Let $f(x)=x^x$. The derivative $f'(x)$ can be written as the product $f(x)g(x)$ for a certain function $g(x)$. Find $g(x)$.
Hi Guest!
Let \(y=f(x)=x^x\)
Then, take the natural logarithms of both sides:
\(ln(y)=ln(x^x) \\ \iff ln(y)=xln(x)\) (Use the property: \(ln(a^b)=bln(a)\) )
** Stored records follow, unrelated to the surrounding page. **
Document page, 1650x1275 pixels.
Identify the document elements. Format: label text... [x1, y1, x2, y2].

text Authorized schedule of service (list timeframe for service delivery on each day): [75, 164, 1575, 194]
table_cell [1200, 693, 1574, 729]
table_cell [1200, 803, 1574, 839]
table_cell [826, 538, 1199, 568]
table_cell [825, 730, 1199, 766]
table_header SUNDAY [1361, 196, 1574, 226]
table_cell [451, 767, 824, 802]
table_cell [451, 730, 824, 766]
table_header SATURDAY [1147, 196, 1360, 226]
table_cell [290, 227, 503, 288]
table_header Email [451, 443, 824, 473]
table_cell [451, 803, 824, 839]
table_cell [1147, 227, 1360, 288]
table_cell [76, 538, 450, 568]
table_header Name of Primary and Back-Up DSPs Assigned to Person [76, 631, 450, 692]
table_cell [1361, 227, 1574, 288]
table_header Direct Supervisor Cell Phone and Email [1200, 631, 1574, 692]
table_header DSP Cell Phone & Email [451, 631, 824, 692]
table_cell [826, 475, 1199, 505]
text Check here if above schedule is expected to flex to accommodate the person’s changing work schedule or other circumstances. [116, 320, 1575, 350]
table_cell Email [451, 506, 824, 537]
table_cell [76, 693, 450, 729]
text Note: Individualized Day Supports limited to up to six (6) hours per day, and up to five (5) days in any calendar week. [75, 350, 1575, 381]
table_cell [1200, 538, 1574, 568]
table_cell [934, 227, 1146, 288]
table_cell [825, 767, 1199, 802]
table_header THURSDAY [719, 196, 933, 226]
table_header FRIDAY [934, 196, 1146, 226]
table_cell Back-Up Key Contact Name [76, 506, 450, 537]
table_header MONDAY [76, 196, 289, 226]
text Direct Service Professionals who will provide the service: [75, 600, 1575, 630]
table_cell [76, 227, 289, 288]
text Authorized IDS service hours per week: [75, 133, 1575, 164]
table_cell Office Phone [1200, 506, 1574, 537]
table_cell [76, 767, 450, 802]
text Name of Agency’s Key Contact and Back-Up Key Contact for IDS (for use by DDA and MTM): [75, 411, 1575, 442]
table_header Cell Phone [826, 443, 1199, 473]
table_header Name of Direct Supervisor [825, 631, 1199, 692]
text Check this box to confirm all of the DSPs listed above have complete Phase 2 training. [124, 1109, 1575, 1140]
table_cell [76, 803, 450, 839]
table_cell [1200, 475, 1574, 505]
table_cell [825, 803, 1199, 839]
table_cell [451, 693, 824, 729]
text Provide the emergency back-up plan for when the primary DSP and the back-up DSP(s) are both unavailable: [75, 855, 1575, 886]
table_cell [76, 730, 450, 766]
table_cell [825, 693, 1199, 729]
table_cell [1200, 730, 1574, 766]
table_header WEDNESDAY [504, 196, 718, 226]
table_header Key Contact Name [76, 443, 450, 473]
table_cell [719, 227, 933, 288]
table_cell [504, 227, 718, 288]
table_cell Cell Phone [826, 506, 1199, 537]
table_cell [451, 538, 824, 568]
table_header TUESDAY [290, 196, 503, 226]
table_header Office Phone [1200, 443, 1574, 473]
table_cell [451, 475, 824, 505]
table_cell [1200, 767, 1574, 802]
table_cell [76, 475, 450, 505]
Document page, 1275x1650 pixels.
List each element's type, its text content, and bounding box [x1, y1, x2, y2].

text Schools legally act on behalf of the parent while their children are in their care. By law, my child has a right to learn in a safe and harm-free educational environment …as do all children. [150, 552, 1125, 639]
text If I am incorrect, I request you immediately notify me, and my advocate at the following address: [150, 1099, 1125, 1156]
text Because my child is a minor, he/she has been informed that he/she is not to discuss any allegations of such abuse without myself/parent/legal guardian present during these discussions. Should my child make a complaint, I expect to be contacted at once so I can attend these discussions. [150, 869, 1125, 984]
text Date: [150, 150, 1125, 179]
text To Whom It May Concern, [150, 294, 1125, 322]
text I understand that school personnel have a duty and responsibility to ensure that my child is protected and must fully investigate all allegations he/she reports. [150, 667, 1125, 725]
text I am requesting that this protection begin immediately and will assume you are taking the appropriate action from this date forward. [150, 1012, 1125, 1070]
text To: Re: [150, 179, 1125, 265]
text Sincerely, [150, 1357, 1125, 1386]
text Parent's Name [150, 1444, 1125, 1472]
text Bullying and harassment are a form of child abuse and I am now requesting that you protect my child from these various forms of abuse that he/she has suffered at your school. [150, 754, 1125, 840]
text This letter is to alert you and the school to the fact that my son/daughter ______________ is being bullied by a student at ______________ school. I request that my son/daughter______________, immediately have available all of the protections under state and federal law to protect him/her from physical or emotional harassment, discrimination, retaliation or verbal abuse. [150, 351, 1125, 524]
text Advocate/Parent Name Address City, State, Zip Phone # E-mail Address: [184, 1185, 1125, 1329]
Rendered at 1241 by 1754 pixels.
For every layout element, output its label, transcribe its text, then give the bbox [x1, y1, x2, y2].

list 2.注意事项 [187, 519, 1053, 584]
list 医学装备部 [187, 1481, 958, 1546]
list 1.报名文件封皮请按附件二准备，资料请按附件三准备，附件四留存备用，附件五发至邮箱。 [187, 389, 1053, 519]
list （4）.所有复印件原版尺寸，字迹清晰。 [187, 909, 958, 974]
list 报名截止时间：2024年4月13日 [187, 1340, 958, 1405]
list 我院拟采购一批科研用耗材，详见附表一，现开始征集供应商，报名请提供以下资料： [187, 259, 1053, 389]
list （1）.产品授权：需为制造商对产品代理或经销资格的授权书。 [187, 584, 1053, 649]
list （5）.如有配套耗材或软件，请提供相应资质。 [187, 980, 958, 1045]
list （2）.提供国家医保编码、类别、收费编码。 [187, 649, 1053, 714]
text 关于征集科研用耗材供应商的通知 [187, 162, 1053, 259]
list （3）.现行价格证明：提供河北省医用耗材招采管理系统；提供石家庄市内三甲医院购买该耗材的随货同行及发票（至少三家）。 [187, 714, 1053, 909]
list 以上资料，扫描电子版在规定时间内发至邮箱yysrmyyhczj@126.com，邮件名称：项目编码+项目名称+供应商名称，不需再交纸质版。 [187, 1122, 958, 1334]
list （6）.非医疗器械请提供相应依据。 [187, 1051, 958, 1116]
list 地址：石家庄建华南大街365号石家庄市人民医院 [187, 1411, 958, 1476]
Now, let's differentiate both sides with respect to x :
\(\dfrac{d}{dx}(ln(y))=\dfrac{d}{dx}(xln(x)) \\ \iff \dfrac{1}{y}*\dfrac{dy}{dx}=\dfrac{d}{dx}(x)*ln(x)+x*\dfrac{d}{dx}ln(x) \\ \iff \dfrac{1}{y}*\dfrac{dy}{dx}=ln(x)+x*\dfrac{1}{x}=ln(x)+1\)
Therefore,
\(\dfrac{dy}{dx}=y(ln(x)+1)=x^x(ln(x)+1)\) (Remember, \(y=x^x\))
Since, \(f(x)=x^x \text{ and, we found: } f'(x)=\dfrac{dy}{dx}=x^x(ln(x)+1)\)
So, \(f'(x)=f(x)*(ln(x)+1)\)
Thus, \(g(x)=ln(x)+1\)
I hope this helps!